Tina is the 15-year-old Anishinabe girl whose body was pulled from Winnipeg's Red River this week – the sort of occurrence repeated all too often in cities and towns across Canada. While her family and community are left to pick up the broken pieces, her death has prompted demands to know what Canadian and aboriginal governments and service agencies are doing to address what is happening in the lives of many aboriginal girls and women.

Violence against aboriginal girls and women is an epidemic in this country, and has been for some time. An RCMP report released earlier this year showed that the percentage of female victims of murder in Canada who were aboriginal has nearly tripled – from eight per cent to 23 per cent – over the past 30 years. More than 1,000 aboriginal females have been murdered; many others have gone missing.

The premiers, participating in Council of the Federation meetings next week, have also been encouraged by highly respected former judge Ted Hughes to address the dramatic over-representation of aboriginal children and youth in the care of provincial government agencies.

Tina Fontaine was one of those children. She was in the care of Child and Family Services when she ran away this month. She was just another missing aboriginal girl in foster care when police happened upon her body while pursuing another search.

Mr. Hughes draws a connection between the over-representation of aboriginal children in the care system and the prevalence of violent outcomes for aboriginal women and girls. In a speech in Victoria in June, he said: "It is my belief that the unacceptable risk of violence that aboriginal women and girls face is attributable to the same factors that … explain the disproportionality with respect to aboriginal representation in the child-welfare system."

Those factors include poverty, poor housing, intergenerational trauma, substance abuse and lack of educational and economic opportunities – all of which are linked to the fallout of colonization. In general, aboriginal children have poorer health status, lag significantly in educational outcomes, and are too often the victims of sexual exploitation and violence. Too many live in deep poverty. Too many drift through care with very few good services to directly support them.

Mr. Hughes, who is well-versed on the issue of child welfare in relation to Canada's aboriginal population, said in June that "the horrors of life" that cause aboriginal children to be taken into care in such gross disproportion is a "significant national embarrassment."

In my province of B.C., despite the fact that aboriginal children represent only about eight per cent of the child population, more than 50 per cent of the total children in care are aboriginal. Hundreds of reports of abuse against aboriginal girls are investigated by my office and others across Canada. The pathways to becoming a missing or murdered aboriginal female most often include persistent abuse and neglect. Are we doing enough about that? The sad truth is that we are not.

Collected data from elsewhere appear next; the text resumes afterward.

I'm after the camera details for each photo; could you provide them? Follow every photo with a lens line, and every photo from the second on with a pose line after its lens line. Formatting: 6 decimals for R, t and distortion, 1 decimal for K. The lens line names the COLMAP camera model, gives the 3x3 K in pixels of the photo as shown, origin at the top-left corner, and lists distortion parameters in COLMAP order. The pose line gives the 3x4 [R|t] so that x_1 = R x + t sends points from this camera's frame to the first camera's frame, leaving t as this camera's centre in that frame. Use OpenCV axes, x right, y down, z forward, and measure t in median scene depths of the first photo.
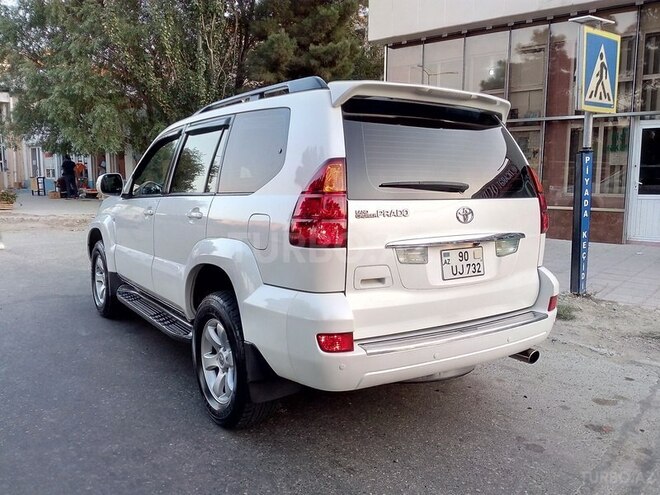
lens RADIAL K [[561.2, 0, 340.1], [0, 561.2, 246.7], [0, 0, 1]] dist [0.073710, -0.124852]
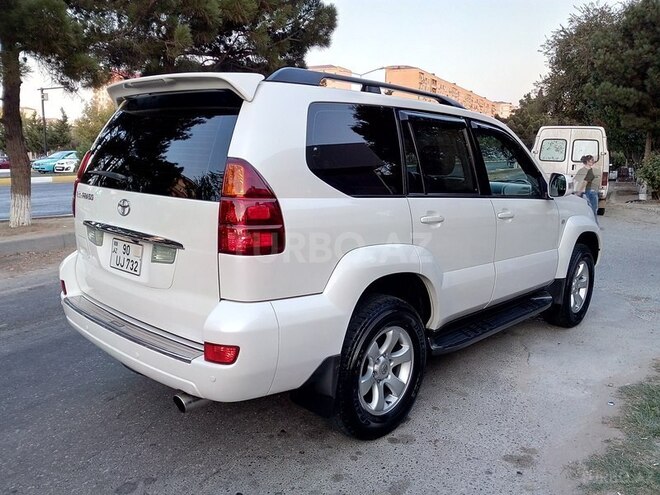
lens RADIAL K [[561.2, 0, 340.1], [0, 561.2, 246.7], [0, 0, 1]] dist [0.073710, -0.124852]
pose [[0.195828, 0.156761, -0.968028, 1.216724], [-0.142735, 0.981184, 0.130017, -0.165054], [0.970195, 0.112710, 0.214519, 1.127141]]
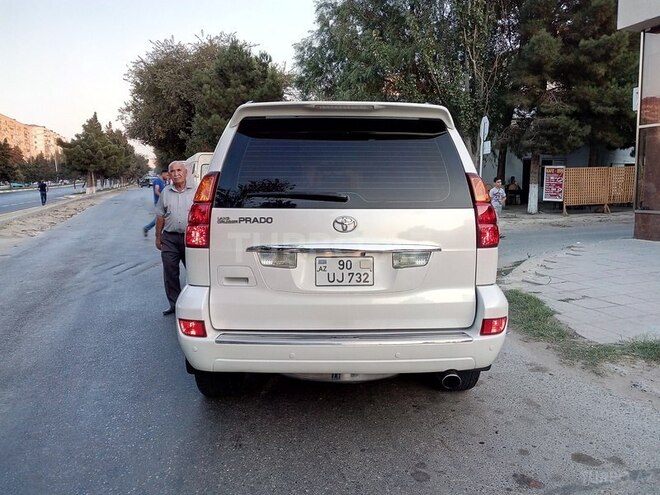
lens RADIAL K [[561.2, 0, 340.1], [0, 561.2, 246.7], [0, 0, 1]] dist [0.073710, -0.124852]
pose [[0.835826, 0.049544, -0.546754, 0.750012], [-0.057243, 0.998356, 0.002959, -0.017740], [0.546002, 0.028825, 0.837288, 0.143262]]
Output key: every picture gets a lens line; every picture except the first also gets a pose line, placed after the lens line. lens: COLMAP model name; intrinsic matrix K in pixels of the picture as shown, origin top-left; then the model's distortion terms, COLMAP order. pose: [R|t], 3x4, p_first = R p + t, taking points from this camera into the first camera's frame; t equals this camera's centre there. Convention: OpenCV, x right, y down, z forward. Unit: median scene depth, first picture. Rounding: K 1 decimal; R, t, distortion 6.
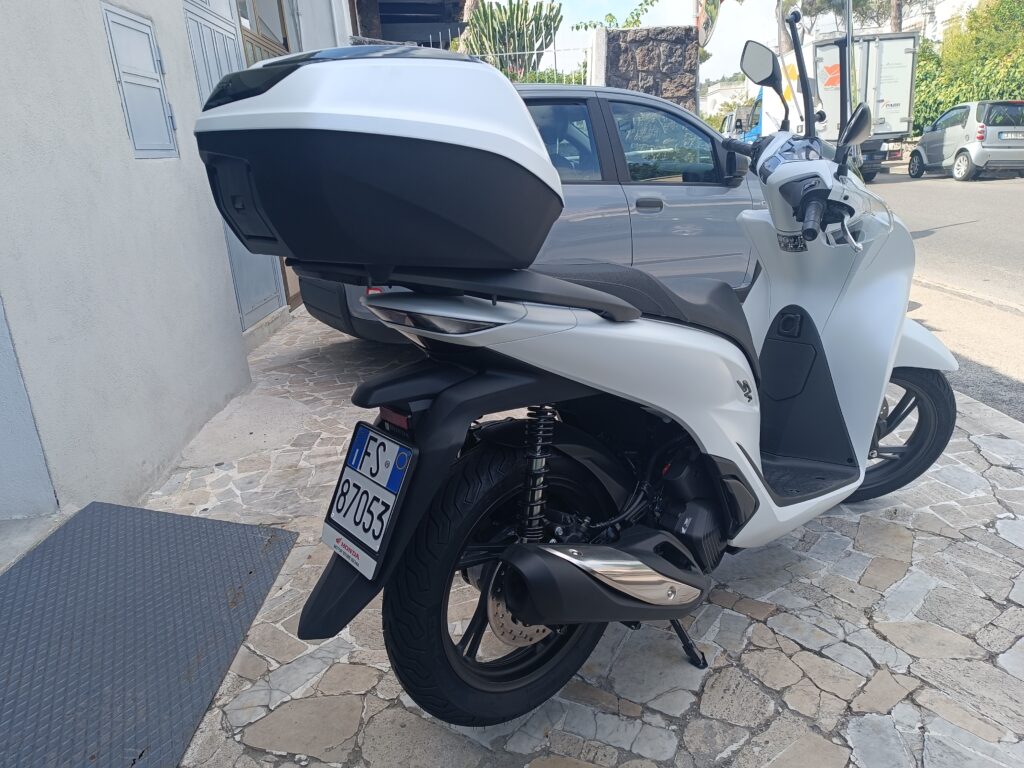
lens RADIAL K [[689.4, 0, 512.0], [0, 689.4, 381.0], [0, 0, 1]] dist [0.016103, -0.001674]
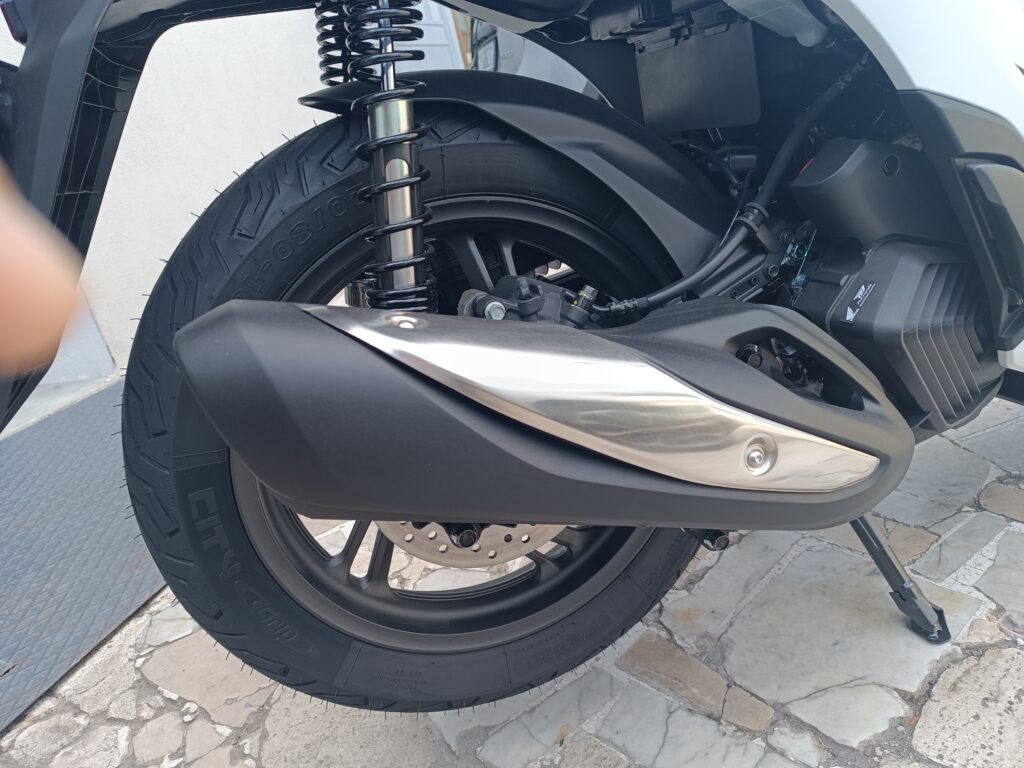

What Mr. Hughes and child advocates across the country are pushing for is a national strategy to address the factors behind this over-representation. As a former president of the Canadian Council of Child and Youth Advocates, I've seen how piecemeal the direct advocacy and supports are to aboriginal children and how few people in authority in our systems of services are brave enough to stand up to power, or to provide a voice for those children.

Most aboriginal families and all bands are affected, but despite a multitude of reports and a litany of tragic cases, we don't have such a strategy. Yet we know that with effective and immediate services and supports these children can experience greater resilience, achieve success and feel the love and support they so deserve.

I echo Mr. Hughes's call to the premiers to show courage on this issue and I extend that request to the Prime Minister to make it a major focus. The first priority is to comfort the victims and their families, but a serious and effective plan for change, rather than the silence and tolerance of continued abuse and neglect of aboriginal girls and women, is what is needed now.